What is required — Copy the data word for word, starting with its very first line and going on through the line that contains "Spring Boot使用thymeleaf模板时报异常：template", including both of those lines.

── Data section

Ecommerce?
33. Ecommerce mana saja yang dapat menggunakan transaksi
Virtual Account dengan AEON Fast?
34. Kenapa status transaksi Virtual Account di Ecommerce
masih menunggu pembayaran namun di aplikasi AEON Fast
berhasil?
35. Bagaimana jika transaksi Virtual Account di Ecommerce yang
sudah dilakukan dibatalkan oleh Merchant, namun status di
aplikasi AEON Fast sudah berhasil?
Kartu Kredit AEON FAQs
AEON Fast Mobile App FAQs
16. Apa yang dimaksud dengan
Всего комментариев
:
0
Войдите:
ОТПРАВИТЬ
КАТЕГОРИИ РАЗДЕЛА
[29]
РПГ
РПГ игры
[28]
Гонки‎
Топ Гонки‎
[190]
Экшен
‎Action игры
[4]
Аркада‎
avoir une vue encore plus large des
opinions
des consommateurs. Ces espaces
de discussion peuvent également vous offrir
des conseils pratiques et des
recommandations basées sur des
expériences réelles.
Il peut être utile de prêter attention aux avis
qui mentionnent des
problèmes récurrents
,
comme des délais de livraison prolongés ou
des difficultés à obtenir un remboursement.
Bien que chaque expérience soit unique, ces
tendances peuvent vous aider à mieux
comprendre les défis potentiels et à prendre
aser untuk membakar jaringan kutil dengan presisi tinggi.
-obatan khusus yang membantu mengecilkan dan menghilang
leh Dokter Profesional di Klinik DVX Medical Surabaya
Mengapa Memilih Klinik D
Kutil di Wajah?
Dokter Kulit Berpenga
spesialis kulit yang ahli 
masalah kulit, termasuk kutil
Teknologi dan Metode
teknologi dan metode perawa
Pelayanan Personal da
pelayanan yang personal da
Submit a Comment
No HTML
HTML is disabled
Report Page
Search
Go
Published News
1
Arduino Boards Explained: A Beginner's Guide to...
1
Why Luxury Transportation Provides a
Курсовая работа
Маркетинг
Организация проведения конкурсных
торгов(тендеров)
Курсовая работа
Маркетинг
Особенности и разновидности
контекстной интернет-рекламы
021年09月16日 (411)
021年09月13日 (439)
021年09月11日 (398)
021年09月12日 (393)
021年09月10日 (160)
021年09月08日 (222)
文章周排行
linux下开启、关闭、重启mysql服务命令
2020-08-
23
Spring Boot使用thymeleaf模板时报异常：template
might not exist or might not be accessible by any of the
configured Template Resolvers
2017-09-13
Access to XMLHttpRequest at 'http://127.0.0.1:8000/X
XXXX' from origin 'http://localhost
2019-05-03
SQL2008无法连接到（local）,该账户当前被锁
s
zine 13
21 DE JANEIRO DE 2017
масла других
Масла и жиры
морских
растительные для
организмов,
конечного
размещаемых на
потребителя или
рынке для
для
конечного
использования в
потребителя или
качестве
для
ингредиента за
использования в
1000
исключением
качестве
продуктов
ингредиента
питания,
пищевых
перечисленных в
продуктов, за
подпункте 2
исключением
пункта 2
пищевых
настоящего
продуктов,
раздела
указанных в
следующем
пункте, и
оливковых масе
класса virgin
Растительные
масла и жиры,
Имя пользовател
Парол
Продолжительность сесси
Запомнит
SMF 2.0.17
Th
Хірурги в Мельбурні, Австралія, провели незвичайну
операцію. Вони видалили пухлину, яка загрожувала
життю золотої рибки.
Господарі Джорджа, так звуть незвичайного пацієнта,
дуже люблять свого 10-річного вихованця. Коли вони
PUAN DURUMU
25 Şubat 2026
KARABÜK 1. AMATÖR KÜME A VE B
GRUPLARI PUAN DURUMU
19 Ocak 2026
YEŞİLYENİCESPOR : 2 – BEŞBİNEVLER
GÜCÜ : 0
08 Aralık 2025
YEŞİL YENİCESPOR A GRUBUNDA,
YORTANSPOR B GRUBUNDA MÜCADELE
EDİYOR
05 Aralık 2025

────

Exercise output —
Ecommerce?
33. Ecommerce mana saja yang dapat menggunakan transaksi
Virtual Account dengan AEON Fast?
34. Kenapa status transaksi Virtual Account di Ecommerce
masih menunggu pembayaran namun di aplikasi AEON Fast
berhasil?
35. Bagaimana jika transaksi Virtual Account di Ecommerce yang
sudah dilakukan dibatalkan oleh Merchant, namun status di
aplikasi AEON Fast sudah berhasil?
Kartu Kredit AEON FAQs
AEON Fast Mobile App FAQs
16. Apa yang dimaksud dengan
Всего комментариев
:
0
Войдите:
ОТПРАВИТЬ
КАТЕГОРИИ РАЗДЕЛА
[29]
РПГ
РПГ игры
[28]
Гонки‎
Топ Гонки‎
[190]
Экшен
‎Action игры
[4]
Аркада‎
avoir une vue encore plus large des
opinions
des consommateurs. Ces espaces
de discussion peuvent également vous offrir
des conseils pratiques et des
recommandations basées sur des
expériences réelles.
Il peut être utile de prêter attention aux avis
qui mentionnent des
problèmes récurrents
,
comme des délais de livraison prolongés ou
des difficultés à obtenir un remboursement.
Bien que chaque expérience soit unique, ces
tendances peuvent vous aider à mieux
comprendre les défis potentiels et à prendre
aser untuk membakar jaringan kutil dengan presisi tinggi.
-obatan khusus yang membantu mengecilkan dan menghilang
leh Dokter Profesional di Klinik DVX Medical Surabaya
Mengapa Memilih Klinik D
Kutil di Wajah?
Dokter Kulit Berpenga
spesialis kulit yang ahli 
masalah kulit, termasuk kutil
Teknologi dan Metode
teknologi dan metode perawa
Pelayanan Personal da
pelayanan yang personal da
Submit a Comment
No HTML
HTML is disabled
Report Page
Search
Go
Published News
1
Arduino Boards Explained: A Beginner's Guide to...
1
Why Luxury Transportation Provides a
Курсовая работа
Маркетинг
Организация проведения конкурсных
торгов(тендеров)
Курсовая работа
Маркетинг
Особенности и разновидности
контекстной интернет-рекламы
021年09月16日 (411)
021年09月13日 (439)
021年09月11日 (398)
021年09月12日 (393)
021年09月10日 (160)
021年09月08日 (222)
文章周排行
linux下开启、关闭、重启mysql服务命令
2020-08-
23
Spring Boot使用thymeleaf模板时报异常：template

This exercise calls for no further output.